Tuesday, September 21, 2021

At the Service of the Patient, a Hero Who Does Not Serve Enemy Campaigns

Cienfuegos relies on its medical staff to overcome the pandemic situation unraveling in the province for the last few weeks, which is also one of the most complicated in the country

Author: Julio Martínez Molina | informacion@granma.cu

September 20, 2021 14:09:57

Photo: Granma

The work of the medical staff in the central province has become the work of heroes amidst the current difficulties caused by the tightening of the U.S. blockade imposed on Cuba that closes the access to medicines and equipment needed to tend medical emergencies. In moment like these, humanism lights up the genius and looks for alternative solutions to erase tiredness and solve shortages.

Those are the heroes we are talking about. Not the ones that new slandering campaigns manipulate at convenience, presenting them as “victims” or putting them at the center of fabricated protests due to the conditions in which the country handles COVID-19, and want to make them the spokespersons of their anti-Cuban campaign. The same medical staff they once called representatives of the regime and mocked because the people would applaud them from their balconies every night to express their gratitude to their work.

Our heroes, the real ones, have names and many sleepless nights on their backs. In Cienfuegos, Yoany Ojeda Treto, first and second Degree Specialist in Intensive Care and Emergencies, who has been working in the provincial hospital since 2011, have stories that are difficult to tell, that have stayed in their memory forever, like watching two siblings died side by side, facing each other, due to their disease taking a sharp turn for the worse, and been unable to do anything to help them. However, they save more people than they lose, and that is what keeps them going.

Other heroes are working in the Neonatology Ward, tending to the newborns of mothers who are positive to SARS-COV-2.

The chief of Neonatology services, Dr Anolys Piña Rodríguez, first degree specialist in Neonatology and Integral General Medicine, says that the families in Cienfuegos can trust that neonatologists do, and will do, everything in their hands to save the life of the youngest ones.

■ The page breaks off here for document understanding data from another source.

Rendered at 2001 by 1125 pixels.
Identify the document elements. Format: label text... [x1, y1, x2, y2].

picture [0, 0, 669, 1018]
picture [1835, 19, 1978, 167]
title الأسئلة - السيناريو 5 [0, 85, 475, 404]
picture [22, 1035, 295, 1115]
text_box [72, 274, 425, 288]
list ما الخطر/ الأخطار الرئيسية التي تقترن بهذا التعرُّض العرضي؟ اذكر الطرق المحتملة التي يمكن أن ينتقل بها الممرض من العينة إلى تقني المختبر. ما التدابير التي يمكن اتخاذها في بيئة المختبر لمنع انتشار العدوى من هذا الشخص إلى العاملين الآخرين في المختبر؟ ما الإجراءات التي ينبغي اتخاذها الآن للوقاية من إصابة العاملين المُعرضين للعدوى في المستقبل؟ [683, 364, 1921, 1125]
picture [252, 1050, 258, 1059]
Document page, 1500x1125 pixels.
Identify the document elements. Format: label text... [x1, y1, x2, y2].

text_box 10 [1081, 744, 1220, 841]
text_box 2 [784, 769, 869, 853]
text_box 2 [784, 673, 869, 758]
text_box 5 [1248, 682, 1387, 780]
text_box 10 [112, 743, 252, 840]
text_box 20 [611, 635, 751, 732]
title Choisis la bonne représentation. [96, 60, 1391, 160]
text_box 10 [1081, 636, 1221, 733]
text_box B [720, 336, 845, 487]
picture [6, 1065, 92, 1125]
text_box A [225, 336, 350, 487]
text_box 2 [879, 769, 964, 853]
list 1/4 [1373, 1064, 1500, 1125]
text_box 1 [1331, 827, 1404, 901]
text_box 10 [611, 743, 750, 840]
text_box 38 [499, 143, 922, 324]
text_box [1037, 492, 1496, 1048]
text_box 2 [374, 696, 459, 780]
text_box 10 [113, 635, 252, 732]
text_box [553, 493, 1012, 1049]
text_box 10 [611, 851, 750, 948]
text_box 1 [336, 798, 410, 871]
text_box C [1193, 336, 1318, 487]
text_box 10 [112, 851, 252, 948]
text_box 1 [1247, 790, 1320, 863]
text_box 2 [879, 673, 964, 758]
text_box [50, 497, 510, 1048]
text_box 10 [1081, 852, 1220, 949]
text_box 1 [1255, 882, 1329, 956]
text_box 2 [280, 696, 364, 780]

“Medical duty shifts are specially equipped and staffed to tend the birth of children from mothers who are suffering or recovering from COVID-19. The resources for this kind of care are guaranteed, even within the limitations imposed by the blockade. Very recently, we delivered by C-section, in the Center for Ambulatory Services (located next to the hospital), the children of Yunisleydis Antúnez, a 27-year-old woman who suffers from COVID-19 and from chronic high blood pressure. It was a twin pregnancy with a normal development. The result was two babies of 3,000 grams each, both in good health.”

Young doctor Sandra Sobrino Moya, resident of General Medicine and doctor of the community’s doctor office number three in Las Minas neighborhood in the 2nd Area of Cienfuegos, brings Cuban vaccine Abdala to around 20 patients.

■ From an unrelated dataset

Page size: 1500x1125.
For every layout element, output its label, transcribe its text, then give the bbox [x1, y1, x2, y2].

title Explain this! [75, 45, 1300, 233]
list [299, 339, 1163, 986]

“Due to the remoteness and their diseases, they cannot walk the distance, thus we go to their houses. We prepare the material to help those who are bed-ridden and to other people, so everybody receives their shot.”

Leanilis Rodríguez Díaz, her accompanying nurse, says that the patients are very thankful, they even cry of emotion when they receive their shot, because this is a major event in Cuba.

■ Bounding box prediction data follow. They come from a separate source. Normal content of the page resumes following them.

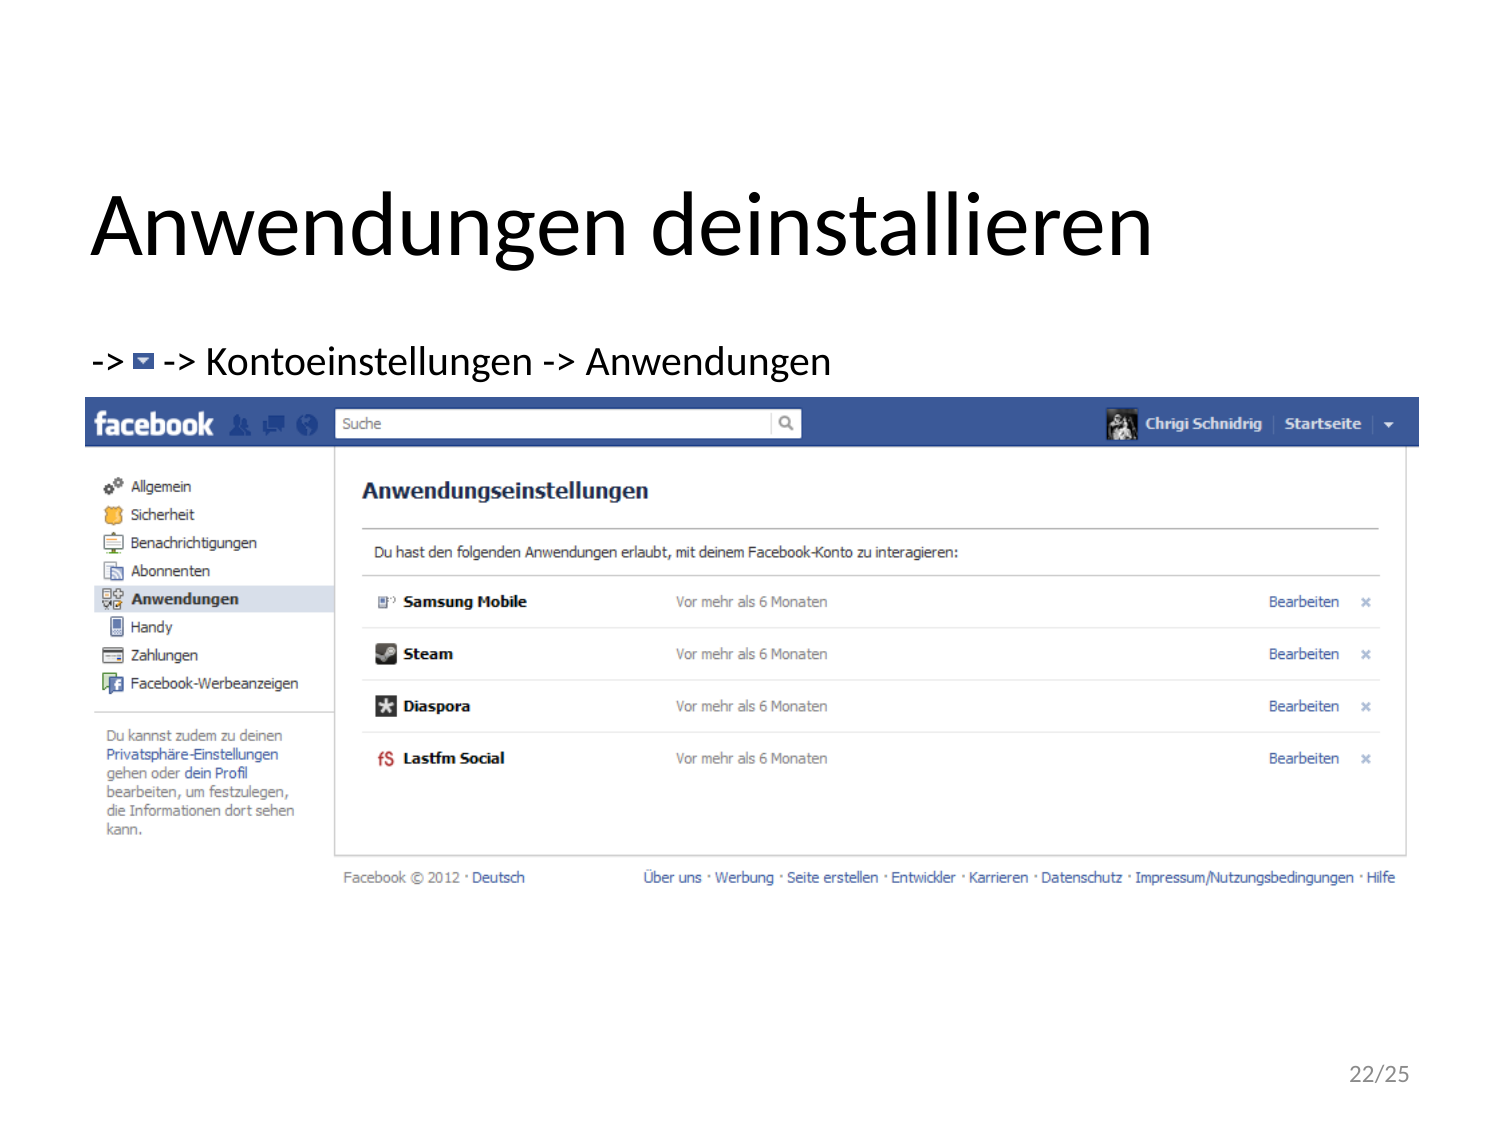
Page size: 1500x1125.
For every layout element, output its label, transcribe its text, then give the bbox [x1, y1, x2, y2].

picture [84, 396, 1419, 896]
title Anwendungen deinstallieren [75, 125, 1425, 313]
slide_number 22/25 [1074, 1042, 1425, 1103]
picture [132, 353, 154, 370]
text_box -> -> Kontoeinstellungen -> Anwendungen [76, 326, 1427, 1005]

Her colleague, Olga María Escandón Torres, battled COVID-19, first in Venezuela and later on in in her birth province of Cienfuegos, in Cuba. “As nurses, we are prepared to handle this situation. It is true that in the face of high numbers of sick and death we can be under some stress, but we come with the mission to help save our people and the people of Cienfuegos can trust we will do so,” she concludes.